Content starts

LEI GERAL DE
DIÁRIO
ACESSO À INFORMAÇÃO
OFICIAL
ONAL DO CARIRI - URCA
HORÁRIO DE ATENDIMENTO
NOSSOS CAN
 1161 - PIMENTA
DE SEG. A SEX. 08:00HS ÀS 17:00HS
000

Content ends

WORK INSTRUCTIONS ▸ Output the whole listing exactly as given.

TASK ANSWER ▸
LEI GERAL DE
DIÁRIO
ACESSO À INFORMAÇÃO
OFICIAL
ONAL DO CARIRI - URCA
HORÁRIO DE ATENDIMENTO
NOSSOS CAN
 1161 - PIMENTA
DE SEG. A SEX. 08:00HS ÀS 17:00HS
000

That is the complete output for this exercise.